# gdpr-cookie-scanner

[![CI](https://github.com/Slashgear/gdpr-cookie-scanner/actions/workflows/ci.yml/badge.svg)](https://github.com/Slashgear/gdpr-cookie-scanner/actions/workflows/ci.yml)
[![npm version](https://img.shields.io/npm/v/@slashgear/gdpr-cookie-scanner?logo=npm)](https://www.npmjs.com/package/@slashgear/gdpr-cookie-scanner)
[![npm downloads](https://img.shields.io/npm/dw/@slashgear/gdpr-cookie-scanner?logo=npm&label=downloads%2Fweek)](https://www.npmjs.com/package/@slashgear/gdpr-cookie-scanner)
[![License: MIT](https://img.shields.io/npm/l/@slashgear/gdpr-cookie-scanner)](LICENSE)
[![Node ≥ 24](https://img.shields.io/node/v/@slashgear/gdpr-cookie-scanner?logo=node.js)](https://nodejs.org)
[![TypeScript](https://img.shields.io/badge/TypeScript-5-3178c6?logo=typescript&logoColor=white)](https://www.typescriptlang.org)
[![Playwright](https://img.shields.io/badge/Playwright-✓-45ba4b?logo=playwright&logoColor=white)](https://playwright.dev)
[![Contributor Covenant](https://img.shields.io/badge/Contributor%20Covenant-2.1-4baaaa.svg)](CODE_OF_CONDUCT.md)
[![Docker image](https://img.shields.io/badge/docker%20image-~500%20MB-2496ed?logo=docker&logoColor=white)](https://ghcr.io/slashgear/gdpr-cookie-scanner)

A CLI tool that **automates a subset of GDPR cookie consent checks** on any website — consent modal detection, dark patterns, cookie behaviour before/after interaction, and network trackers.
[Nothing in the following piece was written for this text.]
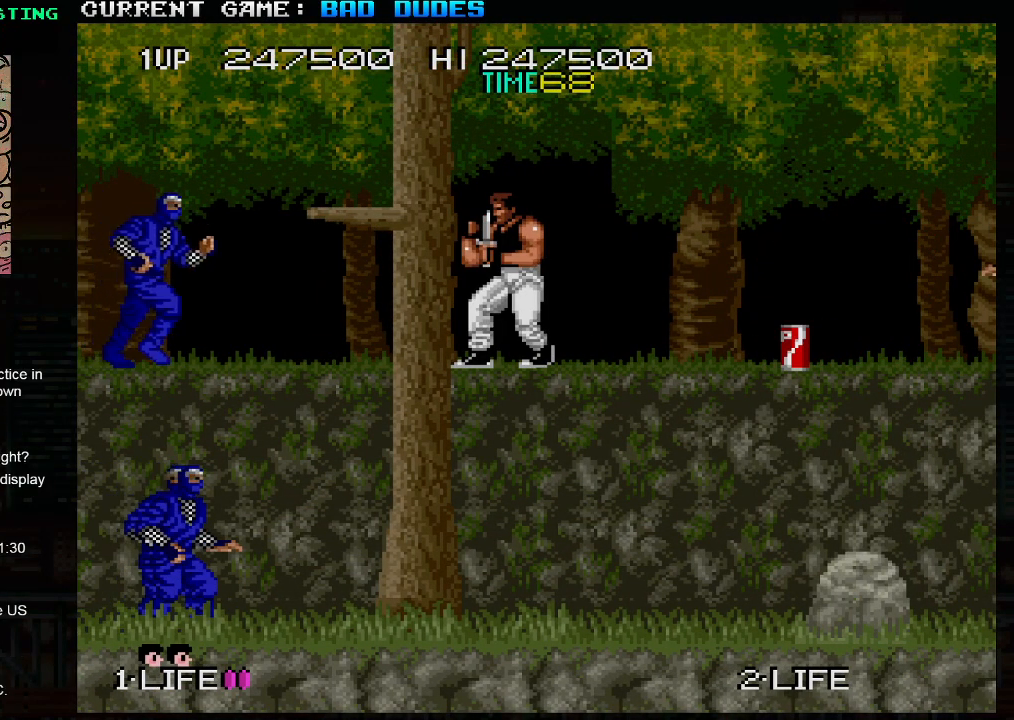
{"buttons": [], "left_stick": "down", "events": [[200, "left_stick", "down"], [300, "SQUARE", "down"], [400, "SQUARE", "up"]]}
It produces a scored report (0–100) with a per-rule checklist and a cookie inventory.

> [!IMPORTANT]
> **This tool is not a substitute for a full GDPR compliance audit.**
> It automates the checks that _can_ be automated (observable browser behaviour), but GDPR compliance is broader: lawful basis, data retention policies, DPA agreements, privacy notices, subject rights, and more are **out of scope**.
> A grade of **A does not mean your site is GDPR-compliant** — it means it passes the automated checks covered by this tool.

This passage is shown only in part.